Previously operated by: Robert L. Lippert Theatres Inc.

Previous Names: Studio Theatre

Nearby Theaters

Crest Theatre

Converted from a former Safeway grocery store, the Studio Theatre opened at 811 Macdonald Avenue, right next to the Fox Theatre (formerly T & D Theatre/California Theatre and future United Artists Theatre) in downtown Richmond on June 13, 1942 with Lupe Velez in “Honolulu Lu” & Warren William in “Secrets of the Lone Wolf”. It was Robert L. Lippert’s second theatre in the Richmond area and like the first the Grand Theatre, was designed to serve Richmond’s rapidly growing wartime boom town population.

Like the neighboring State Theatre and future neighbor the Rio Theatre the Studio Theatre operated on a “grind house” policy during the war years with continuous showings from 10am until 5am the next morning. This was to appeal to the tens of thousands of shift workers at the nearby Kaiser Shipyards and other defence related industries in the Richmond area.
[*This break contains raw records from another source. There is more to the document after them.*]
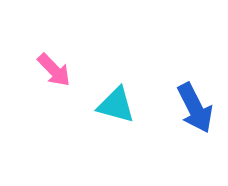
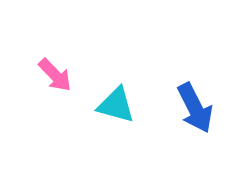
pink arrow: moved 1 px right, 5 px down
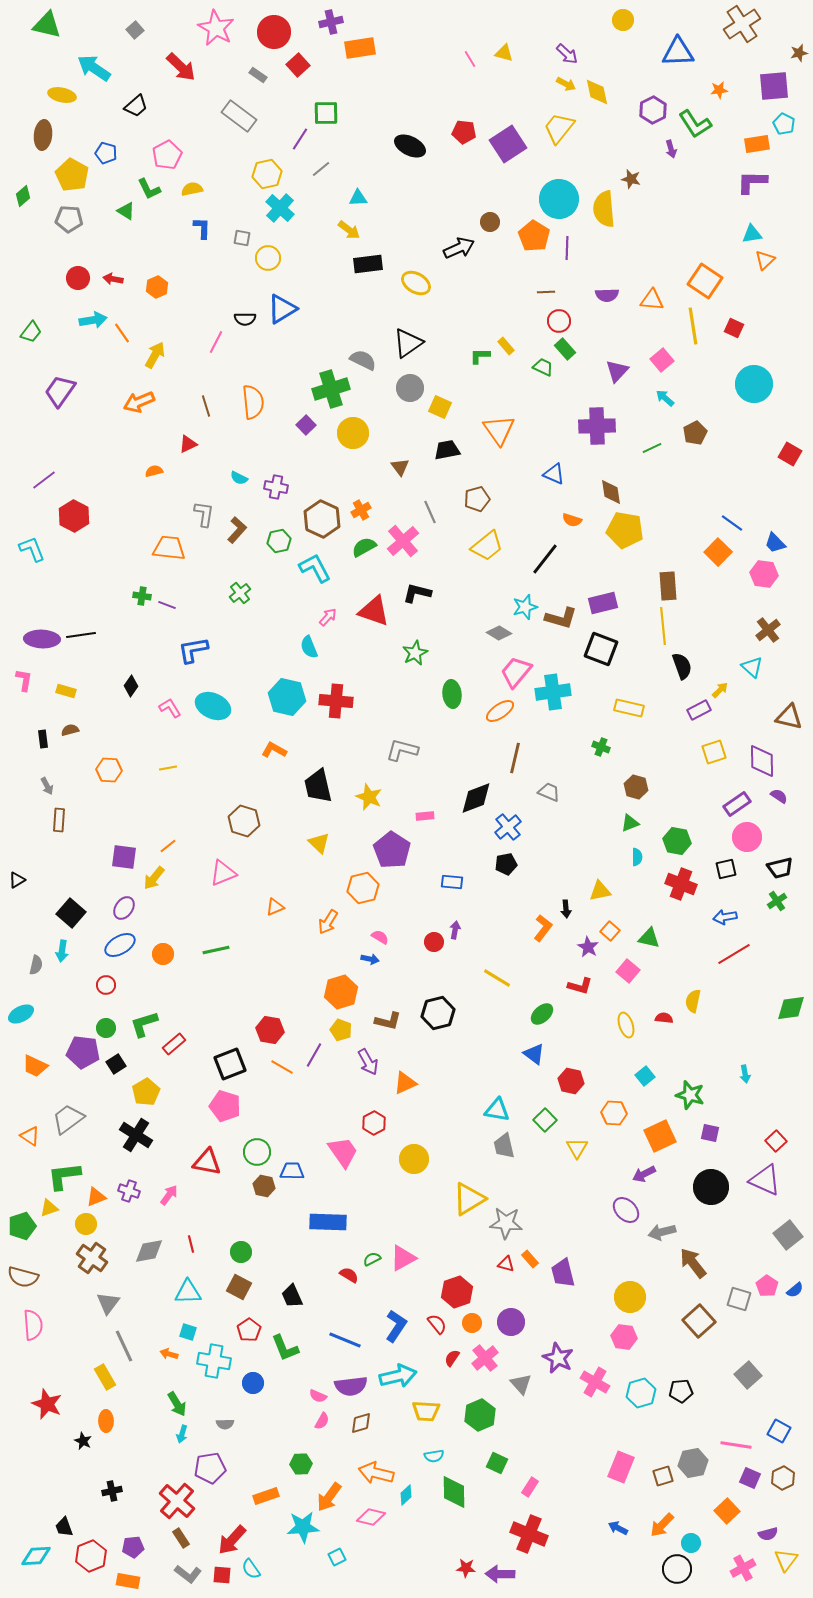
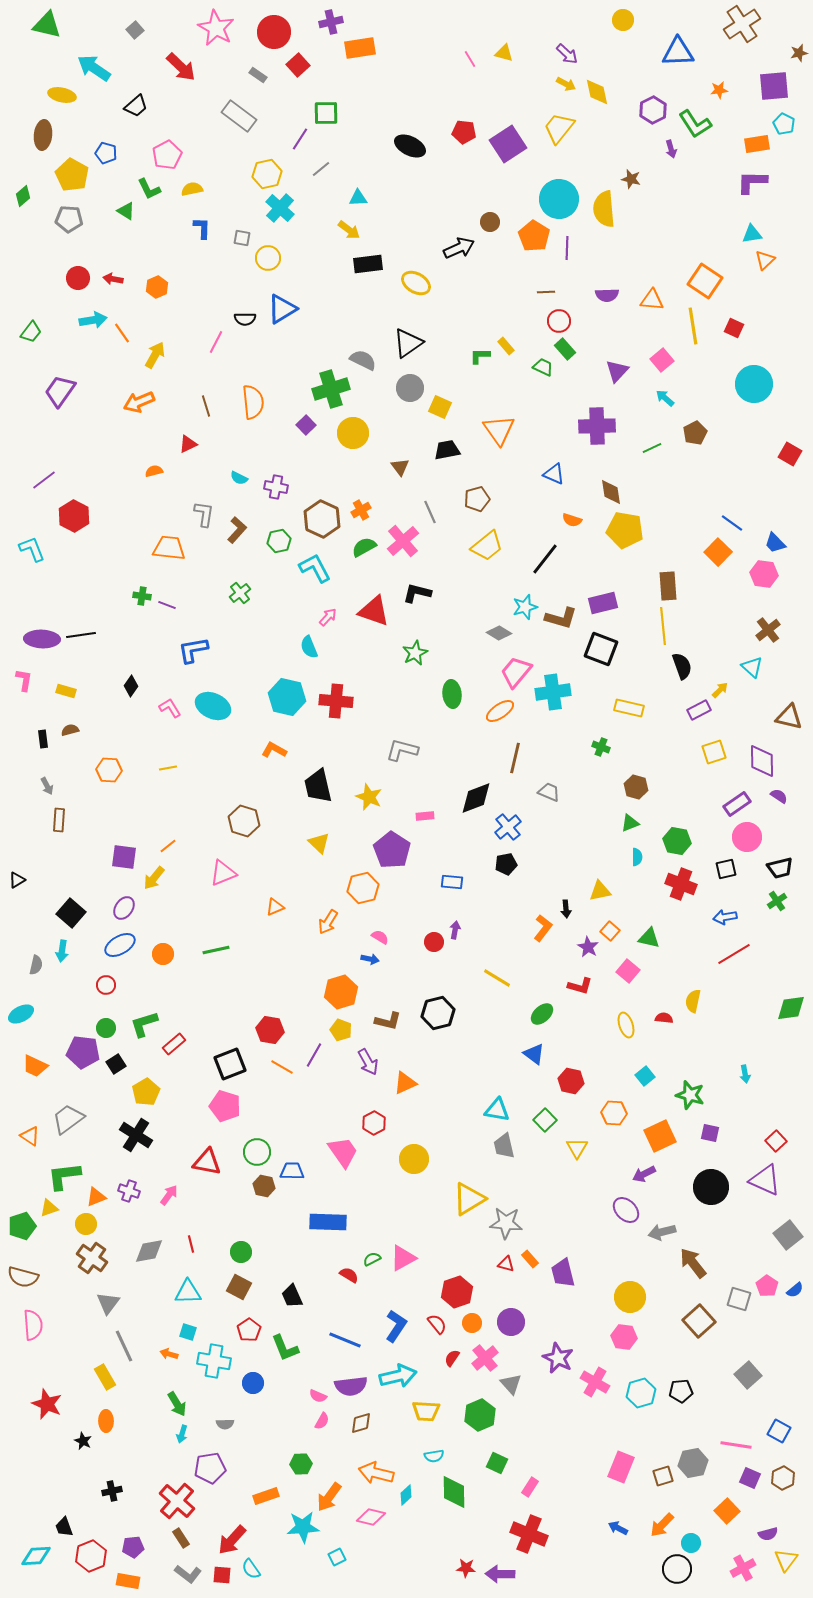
gray triangle at (521, 1384): moved 10 px left
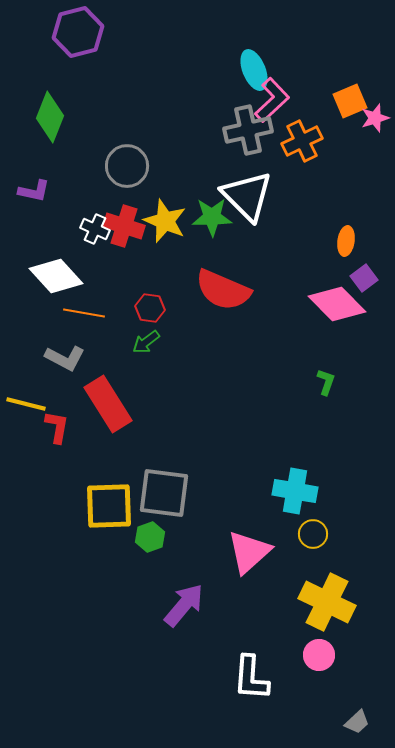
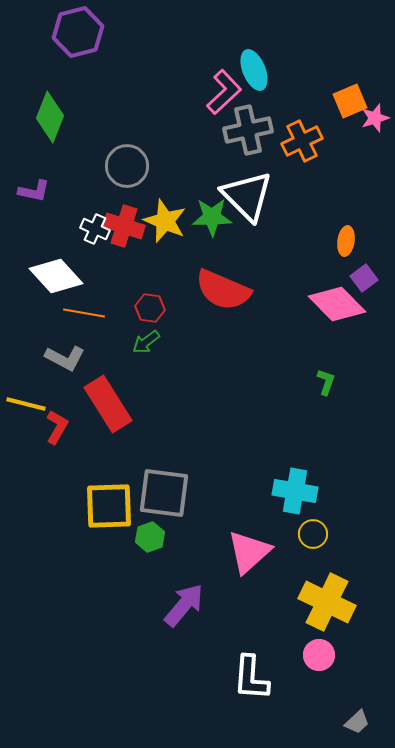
pink L-shape: moved 48 px left, 8 px up
red L-shape: rotated 20 degrees clockwise
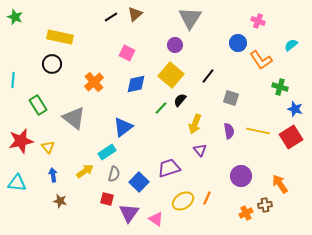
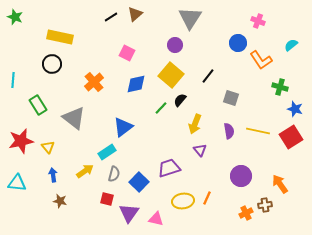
yellow ellipse at (183, 201): rotated 25 degrees clockwise
pink triangle at (156, 219): rotated 21 degrees counterclockwise
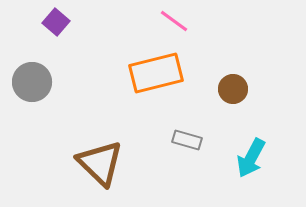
After the war ended the grind house policy continued but with more limited hours due to the closing of the shipyards. After a temporary closing and some minor remodeling the theatre’s name was changed to the Crest Theatre and re-opened on September 1, 1950 with Walt Disney’s animated feature “Cinderella” & Jerome Courtland in “The Palomino”. Due to Richmond’s depressed post war economy and the increasing popularity of television the Crest Theatre continued to struggle just as the Studio Theatre did during it’s final years and closed permanently on January 26, 1952. It was replaced by a Sav-Mor drug store, later demolished with the entire block (including the Fox/UA) and is now a Kaiser Hospital and Medical Facility Parking garage.

Contributed by John Rice

Recent comments (view all 4 comments)

Joe Vogel
Joe Vogel on November 5, 2014 at 12:38 pm

This letter from Robert L. Lippert to the trade journal Motion Picture Herald was published in the magazine’s issue of September 12, 1942:

“On February 14th, I completed the Grand theatre, Richmond, 690 seats, built of brick and Class B construction, in 91 days.
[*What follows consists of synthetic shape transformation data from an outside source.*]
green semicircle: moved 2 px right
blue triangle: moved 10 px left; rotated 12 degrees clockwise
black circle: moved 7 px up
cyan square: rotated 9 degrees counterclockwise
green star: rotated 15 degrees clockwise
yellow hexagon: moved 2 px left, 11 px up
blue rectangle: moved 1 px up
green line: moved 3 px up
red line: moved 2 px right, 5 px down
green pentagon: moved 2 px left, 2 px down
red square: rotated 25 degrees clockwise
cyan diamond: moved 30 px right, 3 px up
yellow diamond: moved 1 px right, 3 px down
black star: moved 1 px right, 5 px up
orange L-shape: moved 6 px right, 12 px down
“On May 21st I leased a grocery store in the heart of Richmond and in exactly three weeks opened this as a theatre; seats 428, operates 24 hours a day. Name, The Studio.

“June 12th, I commenced remodeling of the old Point theatre at Richmond and installed a balcony to seat 100 and renovated the house from front to back. Total seats, 450. Opened this theatre August 15th.

“The Studio and Point theatres were completed under the $5,000 limitation set by the War Production Board.

“Commenced work five weeks ago on the Times theatre, Richmond, seating 575, and will open this house on September Nth. A priority was granted on this project. This was formerly the Nash Automobile Agency.

“On July 5th, commenced work in Vallejo on the former Studebaker Automobile Agency and completed this in four weeks. It seats 664.

“From there I took over the old library building in Alameda and transformed this into a theatre. I opened this last week. It seats 299. The name of this theatre is the Times.”

MichaelKilgore on October 9, 2021 at 1:51 pm

Motion Picture Herald, Jan. 26, 1952: “Robert Lippert’s Crest, Richmond, has closed.”

rivest266 on March 4, 2024 at 6:58 pm

Reopened as Crest on September 1st, 1950. Grand opening ad posted.